Qu’en est-il des températures ?

Les hivers sont plus doux, les végétaux démarrent en avance au printemps et quand le gel arrive en avril, ils sont plus sensibles. La température moyenne annuelle française a augmenté de 1,5 degré depuis 1900. Le nombre de jours à plus de 25 degrés a doublé en 60 ans et va doubler de nouveau d’ici 2100. Les climats méditerranéens et aquitains vont remonter vers le Nord. Les jours caniculaires, à plus de 35 degrés, sont dix fois plus nombreux que sur la période 1969 - 2000 dans le sud de la France. Les conséquences sur l’agriculture sont énormes ! Les espèces vont migrer vers le Nord. Dans le Sud, la vigne pourrait laisser place aux agrumes et aux oliviers changeant le paysage agricole.

Quelles sont les conséquences pour les animaux d’élevage, et quelles solutions ?

Les animaux sont en stress thermique. En 2100, le nombre de jours de stress faible sera multiplié par deux et celui de stress modéré par trois. Cela impactera leur bien-être et leur productivité. Des stress sévères et mortels pourront survenir dans le Sud et le Nord-Est. A l’avenir, il faudra concevoir des bâtiments d’élevage plus ventilés et apporter l’alimentation aux heures les plus fraîches.

Y a-t-il un risque pour les fourrages ?

La production fourragère est stable sur l’année mais elle est plus abondante au printemps et plus faible en été. Les éleveurs doivent donc stocker du fourrage pour le redistribuer en été. Une des solutions est de recourir à des mélanges d’espèces prairiales comprenant des plantes capables de produire au printemps et d’autres en été. Le sorgho est aussi une plante résistante qui peut supplanter le maïs.

Quel constat faites-vous pour les grandes cultures ?

Depuis les années 2000, le rendement en blé n’augmente plus. Le gain potentiel dû au progrès est gommé par les effets du changement climatique. Le déficit hydrique et les fortes températures interviennent à des périodes clés pour l’élaboration du grain. Demain, les rendements en blé risquent donc de diminuer. En pois protéagineux, on a déjà perdu 20% de rendement entre 1990 et 2000 dans le Nord-Est. La stratégie d’esquive est de choisir des variétés plus précoces qui seront mûres plus tôt et échapperont aux chaleurs de juin. Il faudra aussi recourir à des espèces plus résistantes à la sécheresse comme l’orge, le millet, le sorgho. L’agroforesterie est une solution pour tempérer le climat dans les parcelles. Et l’agriculture de conservation permet de régénérer des sols vivants capables de stocker plus d’eau et de carbone.

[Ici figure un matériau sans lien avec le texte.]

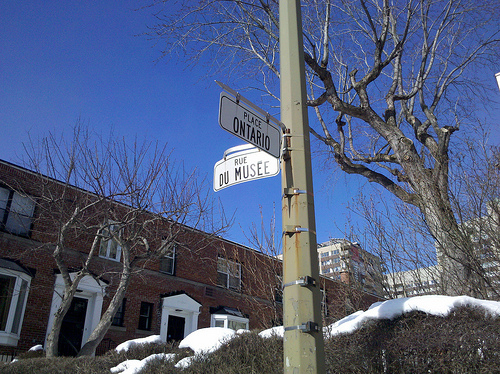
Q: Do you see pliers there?
A: No, there are no pliers.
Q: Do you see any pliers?
A: No, there are no pliers.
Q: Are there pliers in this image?
A: No, there are no pliers.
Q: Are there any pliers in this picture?
A: No, there are no pliers.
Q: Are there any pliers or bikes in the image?
A: No, there are no pliers or bikes.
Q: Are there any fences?
A: No, there are no fences.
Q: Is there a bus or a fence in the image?
A: No, there are no fences or buses.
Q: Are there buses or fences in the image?
A: No, there are no fences or buses.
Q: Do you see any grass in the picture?
A: Yes, there is grass.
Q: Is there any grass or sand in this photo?
A: Yes, there is grass.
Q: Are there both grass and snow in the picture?
A: Yes, there are both grass and snow.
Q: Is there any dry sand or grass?
A: Yes, there is dry grass.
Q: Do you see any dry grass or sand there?
A: Yes, there is dry grass.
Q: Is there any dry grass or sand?
A: Yes, there is dry grass.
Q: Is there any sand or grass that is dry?
A: Yes, the grass is dry.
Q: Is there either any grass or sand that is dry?
A: Yes, the grass is dry.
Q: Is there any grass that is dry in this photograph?
A: Yes, there is dry grass.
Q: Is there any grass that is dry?
A: Yes, there is grass that is dry.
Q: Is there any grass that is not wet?
A: Yes, there is dry grass.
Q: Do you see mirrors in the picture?
A: No, there are no mirrors.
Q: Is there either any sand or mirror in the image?
A: No, there are no mirrors or sand.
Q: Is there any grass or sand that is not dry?
A: No, there is grass but it is dry.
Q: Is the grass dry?
A: Yes, the grass is dry.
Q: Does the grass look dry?
A: Yes, the grass is dry.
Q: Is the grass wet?
A: No, the grass is dry.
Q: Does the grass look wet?
A: No, the grass is dry.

Les vergers et les vignobles sont-ils plus résistants ?

En 2021 et 2022, les dégâts de gel d’avril ont été très importants pour les jeunes pousses des fruitiers et des vignes. Le 28 juin 2019, on a constaté pour la première fois en France, une sécheresse éclair dans l’Hérault. 46 degrés, un mistral de 40 km/h et une humidité de l’air de 8%. Les plantes ont grillé en quelques heures. Ces épisodes difficilement prévisibles vont se reproduire. En vigne, il faut revoir le cahier des charges des AOC pour assouplir la conduite culturale, pouvoir introduire de nouveaux cépages ou encore irriguer. Il faut aussi s’équiper de moyens de lutte contre le gel et protéger les sols.

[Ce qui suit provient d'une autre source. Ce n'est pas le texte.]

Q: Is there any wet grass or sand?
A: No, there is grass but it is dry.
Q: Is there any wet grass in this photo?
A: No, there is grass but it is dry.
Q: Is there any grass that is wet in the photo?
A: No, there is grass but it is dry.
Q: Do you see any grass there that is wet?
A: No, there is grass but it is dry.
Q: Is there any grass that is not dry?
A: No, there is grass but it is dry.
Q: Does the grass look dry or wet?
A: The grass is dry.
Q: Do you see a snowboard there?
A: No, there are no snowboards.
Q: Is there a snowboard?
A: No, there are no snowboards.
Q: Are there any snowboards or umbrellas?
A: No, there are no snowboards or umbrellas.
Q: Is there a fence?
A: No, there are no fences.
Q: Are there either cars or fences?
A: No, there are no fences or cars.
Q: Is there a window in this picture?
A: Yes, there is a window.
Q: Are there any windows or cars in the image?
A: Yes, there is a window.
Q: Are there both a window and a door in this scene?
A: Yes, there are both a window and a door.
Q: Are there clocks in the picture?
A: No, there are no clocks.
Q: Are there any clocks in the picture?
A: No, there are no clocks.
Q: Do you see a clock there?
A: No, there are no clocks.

Quels sont vos travaux sur le sujet ?

L’agriculture intelligente et connectée permet via des modèles de prévision, d’anticiper les risques de gel, de mieux piloter l’irrigation, de mesurer le bien-être des animaux, de prévoir les événements climatiques et donc de pouvoir agir pour atténuer les dégâts. Mais ce n’est qu’un levier qu’il faut actionner de concert avec les autres moyens que sont la génétique, l’agronomie, le machinisme, le stockage de l’eau, etc. La solution n’est pas unique.